In the more than 50 years that we have lived here she, more than anyone else, is responsible for most of the growth. For example, she put in the Pride of Madera plant when it was scarcely six inches high. Today it covers an area six feet across and boasts more foliage than it ever had. The large spears of blue, pointing majestically skyward and measuring a good 10 inches, number in the hundreds and dominate the garden area. Not to be outdone the smaller rosemary bushes that adjoin the Maderas, are vying for attention, growing their own buds of blue in competition. They will never attain that stature but they, nevertheless, try.

While looking at my greenery I was thinking of our jaunt to the backcountry a couple of days before. My son David had dropped in for a few days and the lure of a ride came quickly to mind.

He had one of those comfortable SUV's hence I could settle in for a pleasant journey. It had been sometime since I had been in the vicinity of Boulevard that "metropolis" of sorts that lies out there to the East nearly to the end of Highway 94, or, what we used to call, the old Campo Road.

On the way we, of course, stopped at some of those way stations, the railroad station at Campo being one of them. We hoped to see the train depart on one of its weekend jaunts but missed it. It was out chugging along with a group of railroad enthusiasts, happy for the adventure.

We wended our way home on the old Highway 8, that is, on the parts of the road that are still there. If you will recall in years past that was the only way out of San Diego if one were going east. There is many a time that we used to pack the kids in the car along with enough clothing and such to start a Thrift Store and head to Texas and Alabama and points beyond.
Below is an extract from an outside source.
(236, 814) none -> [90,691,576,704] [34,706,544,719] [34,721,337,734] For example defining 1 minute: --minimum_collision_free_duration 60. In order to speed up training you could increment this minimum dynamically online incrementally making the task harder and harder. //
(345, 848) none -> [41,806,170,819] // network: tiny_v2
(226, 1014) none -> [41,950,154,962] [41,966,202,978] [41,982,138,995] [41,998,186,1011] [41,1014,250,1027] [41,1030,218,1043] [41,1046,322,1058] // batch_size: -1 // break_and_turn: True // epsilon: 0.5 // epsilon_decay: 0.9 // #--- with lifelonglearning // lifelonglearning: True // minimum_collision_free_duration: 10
Ah, but that is a different story. This time we were content to call it a trip with only two more stops.

One of these was at the Kitchen Creek Campgrounds, one of the many county parks in our area. This one has running water in a creek and is set in a cluster of live oak trees.

Our final stop was at Alpine. We had to have that mandatory late breakfast stop at Major's. While enjoying our meal we observed sunshine, rain, hail and what looked like snow. The changes in the weather sort of capped off a perfect trip.